++++ RECORDS TO USE ++++
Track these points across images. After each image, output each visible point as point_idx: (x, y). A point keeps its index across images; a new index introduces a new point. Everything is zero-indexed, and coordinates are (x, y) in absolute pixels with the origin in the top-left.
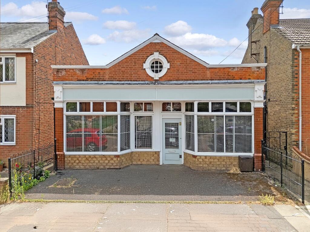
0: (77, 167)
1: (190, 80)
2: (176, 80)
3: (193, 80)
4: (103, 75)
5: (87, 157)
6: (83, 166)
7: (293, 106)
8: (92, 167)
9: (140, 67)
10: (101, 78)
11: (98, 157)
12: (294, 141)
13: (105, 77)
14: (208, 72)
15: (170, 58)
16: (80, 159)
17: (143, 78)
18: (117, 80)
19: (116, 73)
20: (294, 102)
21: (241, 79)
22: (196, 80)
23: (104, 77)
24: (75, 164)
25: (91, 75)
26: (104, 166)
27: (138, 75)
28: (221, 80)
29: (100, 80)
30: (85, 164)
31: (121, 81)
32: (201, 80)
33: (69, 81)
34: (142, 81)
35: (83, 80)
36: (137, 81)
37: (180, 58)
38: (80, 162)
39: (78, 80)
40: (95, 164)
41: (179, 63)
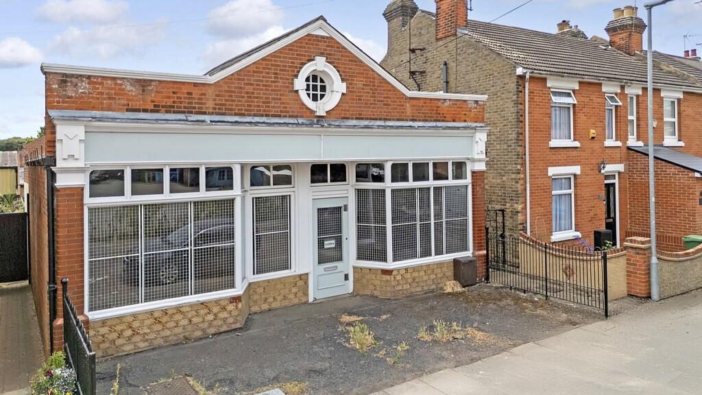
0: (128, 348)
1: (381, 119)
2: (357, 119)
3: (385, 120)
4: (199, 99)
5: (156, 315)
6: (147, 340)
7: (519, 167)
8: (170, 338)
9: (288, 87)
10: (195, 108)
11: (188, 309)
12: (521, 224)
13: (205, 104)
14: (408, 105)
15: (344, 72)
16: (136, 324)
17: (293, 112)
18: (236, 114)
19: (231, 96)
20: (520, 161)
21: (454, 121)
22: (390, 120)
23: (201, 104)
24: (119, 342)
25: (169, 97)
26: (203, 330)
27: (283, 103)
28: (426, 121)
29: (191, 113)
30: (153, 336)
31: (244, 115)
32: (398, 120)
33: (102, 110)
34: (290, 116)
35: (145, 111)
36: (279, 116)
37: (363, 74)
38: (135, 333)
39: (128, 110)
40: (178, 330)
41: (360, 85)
++++
PROBLEM REQUIREMENTS: Using only the entries above, output the line with "16: (80, 159)", the line with "40: (95, 164)", and all lines between them, exactly as they stand.

ANSWER FOR THIS EXERCISE:
16: (80, 159)
17: (143, 78)
18: (117, 80)
19: (116, 73)
20: (294, 102)
21: (241, 79)
22: (196, 80)
23: (104, 77)
24: (75, 164)
25: (91, 75)
26: (104, 166)
27: (138, 75)
28: (221, 80)
29: (100, 80)
30: (85, 164)
31: (121, 81)
32: (201, 80)
33: (69, 81)
34: (142, 81)
35: (83, 80)
36: (137, 81)
37: (180, 58)
38: (80, 162)
39: (78, 80)
40: (95, 164)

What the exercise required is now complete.